▶ [Passage shown]
* * * *

However, my writing partner Steven Vance has argued that the city of Chicago may have gone overboard in its efforts to avoid accusations of an unfair crackdown by minimizing the role of traffic enforcement in the plan. “This #VisionZero plan is crap,” he wrote at the beginning of a tweetstorm on the day the document was released. “Goals are appropriate, but little commitment as to how.” One of his main beefs was what he saw as a lack of emphasis on enforcement. “The role of police is downplayed. A lot.”
Vance noted that the plan states that it “does not use increased traffic citations as a measure for success.” He argued that increasing the number of citations for reckless driving would be a way to change the city’s safety culture. Vance added that you can count on one hand the number of times the word “enforcement” appears in the 88-page document.
When I raised the issue at last month’s Mayor’s Bicycle Advisory Council meeting, CDOT’s Vision Zero manager Rosanne Ferruggia argued that while ticketing isn’t being used as a metric for success, that doesn’t mean the police don’t have a key role to play. “We’re not saying that we’re not going to enforce traffic laws,” she said. “What we’re saying is that we’re not going to start ticketing people without talking to you first.”
Ferruggia underscored the importance of getting community input and buy-in before launching new traffic enforcement strategies. “We’re going to be going out and having conversations about what the priorities are, what’s fair, what’s just, and what do we need to be working on,” she said. “There are a lot of priorities in those areas. . . . So we want to make sure we’re coming in and listening to what is happening in the communities before we prescribe something that could have an adverse effect on the residents.”
At the meeting CDOT commissioner Rebekah Scheinfeld added that the plan’s focus is on “education and engagement,” including enforcement stings that involve officers warning motorists about dangerous behavior, such as not yielding to pedestrians in crosswalks, rather than ticketing them for it. Along with better street design, “that’s where we think we have the opportunity to really move the needle,” Scheinfeld says.
As the CDOT staff acknowledged, enforcement needs to be a piece of the puzzle for reducing Chicago’s unacceptable traffic violence numbers, which disproportionately impact black communities. But there’s also the challenge of respecting citizens’ rights to move freely through public space, regardless of their skin color or where they live, especially in light of the CPD’s dismal record on civil rights. Achieving both of these goals is definitely going to be a balancing act. v
John Greenfield edits the transportation news website Streetsblog Chicago.

* * * *

▶ [What the task requires]
Answer these questions from the passage on Chicago's Vision Zero plan:
(a) How many pages does the Vision Zero document have?
(b) What position does Rosanne Ferruggia hold?
(c) What dangerous behavior did Rebekah Scheinfeld give as an example of what officers would warn motorists about?

▶ [Stored data]

* * * *

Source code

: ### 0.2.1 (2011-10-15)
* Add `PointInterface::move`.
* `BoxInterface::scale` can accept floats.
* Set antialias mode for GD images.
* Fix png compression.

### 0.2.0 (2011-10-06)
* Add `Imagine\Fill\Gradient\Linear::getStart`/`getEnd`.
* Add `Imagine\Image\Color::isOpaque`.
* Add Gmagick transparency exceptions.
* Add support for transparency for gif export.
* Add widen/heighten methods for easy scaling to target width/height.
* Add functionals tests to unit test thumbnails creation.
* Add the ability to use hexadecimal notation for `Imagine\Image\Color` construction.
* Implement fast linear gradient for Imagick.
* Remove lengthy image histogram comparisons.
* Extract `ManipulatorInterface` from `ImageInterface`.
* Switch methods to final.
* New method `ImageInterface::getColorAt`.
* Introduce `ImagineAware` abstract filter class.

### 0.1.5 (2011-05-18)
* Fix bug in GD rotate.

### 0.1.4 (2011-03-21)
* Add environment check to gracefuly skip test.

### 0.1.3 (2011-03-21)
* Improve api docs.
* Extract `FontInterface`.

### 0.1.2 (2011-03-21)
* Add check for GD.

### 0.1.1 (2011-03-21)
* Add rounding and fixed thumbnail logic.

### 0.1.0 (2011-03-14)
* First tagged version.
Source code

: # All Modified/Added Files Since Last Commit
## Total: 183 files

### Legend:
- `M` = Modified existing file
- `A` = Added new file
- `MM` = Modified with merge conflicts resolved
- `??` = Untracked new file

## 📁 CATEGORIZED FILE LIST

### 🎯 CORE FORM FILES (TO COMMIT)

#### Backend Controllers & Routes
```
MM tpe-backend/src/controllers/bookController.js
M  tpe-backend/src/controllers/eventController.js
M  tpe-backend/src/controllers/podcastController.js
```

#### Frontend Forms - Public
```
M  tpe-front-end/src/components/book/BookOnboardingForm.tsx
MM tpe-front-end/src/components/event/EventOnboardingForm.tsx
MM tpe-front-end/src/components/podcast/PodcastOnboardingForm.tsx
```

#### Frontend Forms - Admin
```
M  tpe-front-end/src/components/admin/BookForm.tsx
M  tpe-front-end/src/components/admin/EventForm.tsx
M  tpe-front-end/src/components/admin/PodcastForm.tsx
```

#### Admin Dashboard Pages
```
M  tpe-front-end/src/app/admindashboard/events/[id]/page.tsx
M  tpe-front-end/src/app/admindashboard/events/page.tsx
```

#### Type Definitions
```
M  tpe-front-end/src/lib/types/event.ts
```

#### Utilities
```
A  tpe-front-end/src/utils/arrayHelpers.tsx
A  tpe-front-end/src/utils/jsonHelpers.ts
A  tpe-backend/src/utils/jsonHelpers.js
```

* * * *

▶ [Task response]
(a) 88 pages.
(b) She is CDOT's Vision Zero manager.
(c) Not yielding to pedestrians in crosswalks.